O MOTORISTA E O ESTUDANTE

   
     Manhã fria de inverno, daquelas que sai "fumacinha" da boca. Era bem cedo, por volta  das 7h, e ele estava a caminho da faculdade de sociologia [sim, sonhou de "sleeping bag", diria quem o visse naqueles tempos cabeludo e contestador em plena ditadura militar]. Descera do ônibus no Vale do Anhangabaú rumo à escola e, como sempre, parou na mesma banca para ler as chamadas dos jornais pendurados, abertos como num varal para atrair leitores. Naquele dia, chamava-lhe a atenção um diário popular que, em letras garrafais, trazia de manchete um crime na cidade. Mais um entre tantos tão iguais, que ele, já acostumado, nem dava bola. Mas, de repente, estancou perplexo.
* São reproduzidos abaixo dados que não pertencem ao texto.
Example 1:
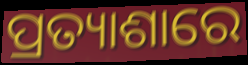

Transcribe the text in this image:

ପ୍ରତ୍ୟାଶାରେ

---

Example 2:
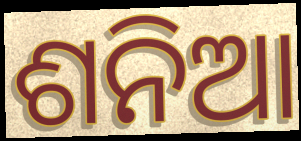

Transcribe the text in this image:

ଶନିଆ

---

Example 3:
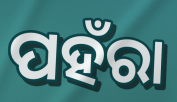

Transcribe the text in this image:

ପହଁରା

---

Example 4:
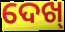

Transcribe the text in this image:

ଦେଖ୍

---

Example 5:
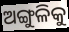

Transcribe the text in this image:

ଅଙ୍ଗୁଳିକୁ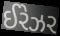
ઈરેઝરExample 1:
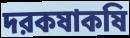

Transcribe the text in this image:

দরকষাকষি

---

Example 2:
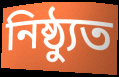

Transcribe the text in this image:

নিষ্ঠ্যুত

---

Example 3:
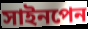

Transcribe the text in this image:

সাইনপেন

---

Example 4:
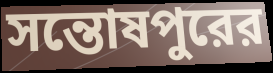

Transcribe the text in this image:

সন্তোষপুরের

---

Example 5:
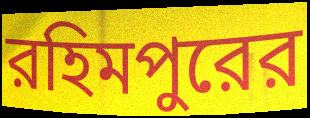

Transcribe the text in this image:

রহিমপুরের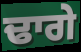
ਢਾਗੇ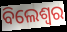
ବିଲେଶ୍ଵରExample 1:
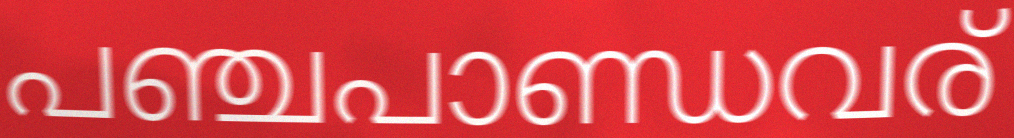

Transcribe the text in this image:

പഞ്ചപാണ്ഡവര്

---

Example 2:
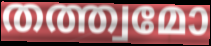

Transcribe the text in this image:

തത്ത്വമോ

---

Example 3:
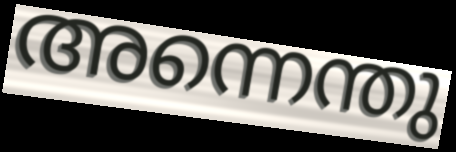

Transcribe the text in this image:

അന്നെന്തു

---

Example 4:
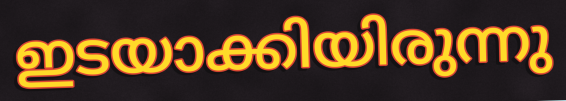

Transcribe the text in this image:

ഇടയാക്കിയിരുന്നു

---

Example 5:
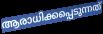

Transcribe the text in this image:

ആരാധിക്കപ്പെടുന്നത്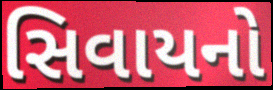
સિવાયનો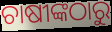
ଚାଷୀଙ୍କଠାରୁ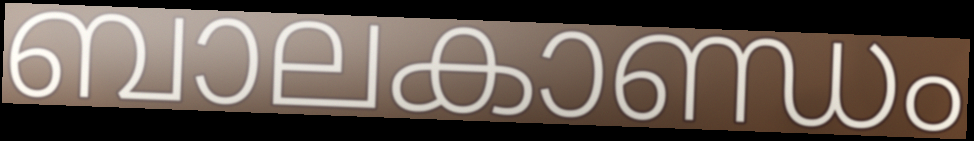
ബാലകാണ്ഡംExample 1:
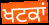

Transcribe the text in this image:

ਖਟਕਾਂ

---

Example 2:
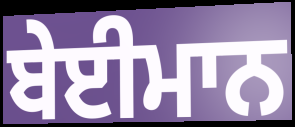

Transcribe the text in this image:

ਬੇਈਮਾਨ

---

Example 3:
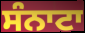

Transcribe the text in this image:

ਸੰਨਾਟਾ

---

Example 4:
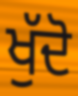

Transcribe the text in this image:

ਖੁੱਦੋ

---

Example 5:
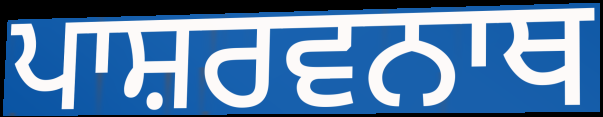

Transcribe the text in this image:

ਪਾਸ਼ਰਵਨਾਥ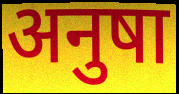
अनुषा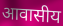
आवासीय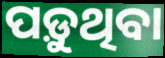
ପଡ଼ୁଥିବାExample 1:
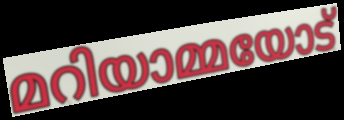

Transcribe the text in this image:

മറിയാമ്മയോട്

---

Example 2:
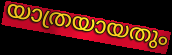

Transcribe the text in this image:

യാത്രയായതും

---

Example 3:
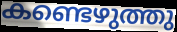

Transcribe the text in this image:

കണ്ടെഴുത്തു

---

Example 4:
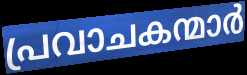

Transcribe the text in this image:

പ്രവാചകന്മാർ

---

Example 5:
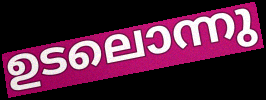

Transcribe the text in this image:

ഉടലൊന്നു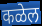
कळेलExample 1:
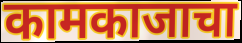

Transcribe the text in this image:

कामकाजाचा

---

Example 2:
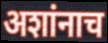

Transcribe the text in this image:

अशांनाच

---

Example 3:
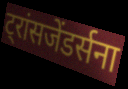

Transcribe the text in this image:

ट्रांसजेंडर्सना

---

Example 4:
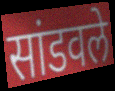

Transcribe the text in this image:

सांडवले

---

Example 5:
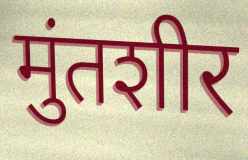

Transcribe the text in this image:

मुंतशीर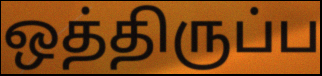
ஒத்திருப்ப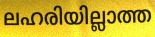
ലഹരിയില്ലാത്ത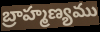
బ్రాహ్మణ్యముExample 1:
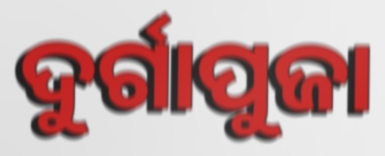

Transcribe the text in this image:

ଦୁର୍ଗାପୁଜା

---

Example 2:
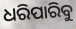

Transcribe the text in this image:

ଧରିପାରିବୁ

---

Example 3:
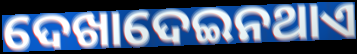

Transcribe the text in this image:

ଦେଖାଦେଇନଥାଏ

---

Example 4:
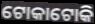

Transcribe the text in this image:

ଟୋକାଟୋକି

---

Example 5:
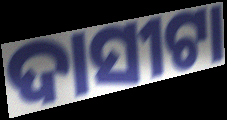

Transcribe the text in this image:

ଦାସୀଟା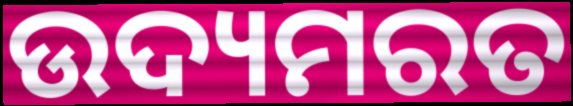
ଉଦ୍ୟମରତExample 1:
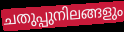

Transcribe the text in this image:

ചതുപ്പുനിലങ്ങളും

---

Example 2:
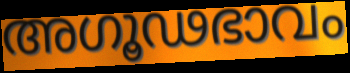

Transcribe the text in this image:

അഗൂഢഭാവം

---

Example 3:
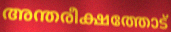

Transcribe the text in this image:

അന്തരീക്ഷത്തോട്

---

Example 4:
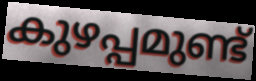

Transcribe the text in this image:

കുഴപ്പമുണ്ട്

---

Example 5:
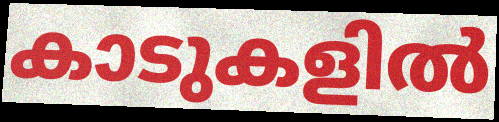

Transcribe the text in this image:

കാടുകളിൽ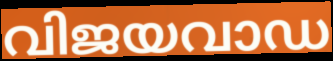
വിജയവാഡ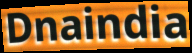
Dnaindia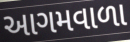
આગમવાળાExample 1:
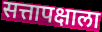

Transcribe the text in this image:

सत्तापक्षाला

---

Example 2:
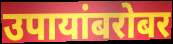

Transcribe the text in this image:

उपायांबरोबर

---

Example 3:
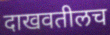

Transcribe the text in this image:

दाखवतीलच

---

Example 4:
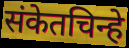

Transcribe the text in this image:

संकेतचिन्हे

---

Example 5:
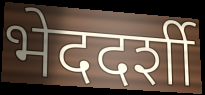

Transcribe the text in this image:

भेददर्शीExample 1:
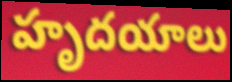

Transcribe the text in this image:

హృదయాలు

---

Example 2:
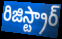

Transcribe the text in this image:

రిజిస్ట్రార్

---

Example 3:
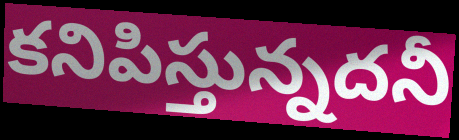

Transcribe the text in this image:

కనిపిస్తున్నదనీ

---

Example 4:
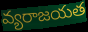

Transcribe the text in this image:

వ్యరాజయత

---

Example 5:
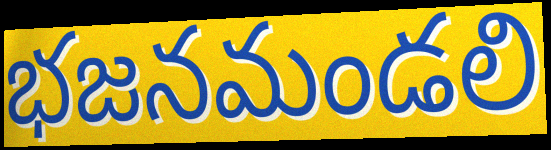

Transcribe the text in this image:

భజనమండలి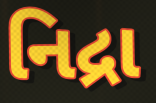
નિદ્રાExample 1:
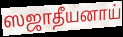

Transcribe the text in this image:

ஸஜாதீயனாய்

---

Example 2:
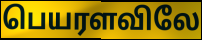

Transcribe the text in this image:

பெயரளவிலே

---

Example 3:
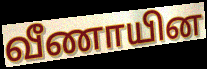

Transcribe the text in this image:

வீணாயின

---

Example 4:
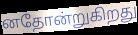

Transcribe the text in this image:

னதோன்றுகிறது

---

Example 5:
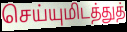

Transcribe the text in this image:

செய்யுமிடத்துத்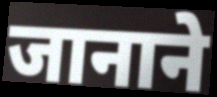
जानाने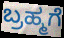
ಬ್ರಹ್ಮಗೆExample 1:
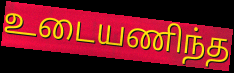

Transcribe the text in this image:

உடையணிந்த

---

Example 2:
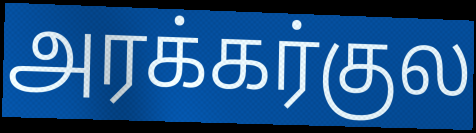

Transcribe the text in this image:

அரக்கர்குல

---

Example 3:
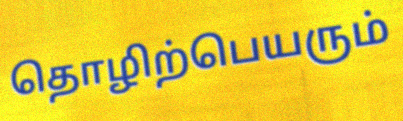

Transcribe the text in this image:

தொழிற்பெயரும்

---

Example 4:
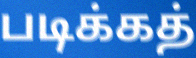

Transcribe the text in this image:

படிக்கத்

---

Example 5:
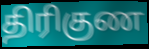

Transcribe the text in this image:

திரிகுண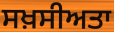
ਸਖ਼ਸੀਅਤਾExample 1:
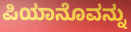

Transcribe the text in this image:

ಪಿಯಾನೊವನ್ನು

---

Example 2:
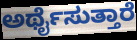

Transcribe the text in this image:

ಅರ್ಥೈಸುತ್ತಾರೆ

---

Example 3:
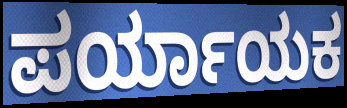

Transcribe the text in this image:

ಪರ್ಯಾಯಕ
     Meses antes, caminhando pelo mesmo Vale, mas na volta para casa, em vez de estancar, havia acelerado o passo ao ouvir assobios -- daqueles que as mulheres não suportam [ou algumas gostam, sabe-se lá, tem gosto para tudo] -- seguido de "ei, psiu, psiu, psiu, você aí!". Os assobios e a abordagem o deixaram tão constrangido como uma mulher que ouve "gostooosa!" depois de um "fiuu fiuuuuu!" Naquele tempo, meados dos anos 1970, era comum essa atitude, grosseira, vinda principalmente dos canteiros de obras. São Paulo explodia em prédios e não faltavam canteiros cheios de operários trabalhando. Havia quem dissesse até que algumas mulheres gostavam de passar perto de edifícios em construção para aumentar a auto-estima [ele achava, isto sim, que era mais para uma piada de mau gosto]. Seguiu sua marcha adiante sem olhar para trás, fingindo que não era com ele. Afinal, se virasse ia ter que brigar, discutir, imaginava. Adolescente, estava muito desconfortável, quando alguém gritou bem alto o seu nome. Aí parou...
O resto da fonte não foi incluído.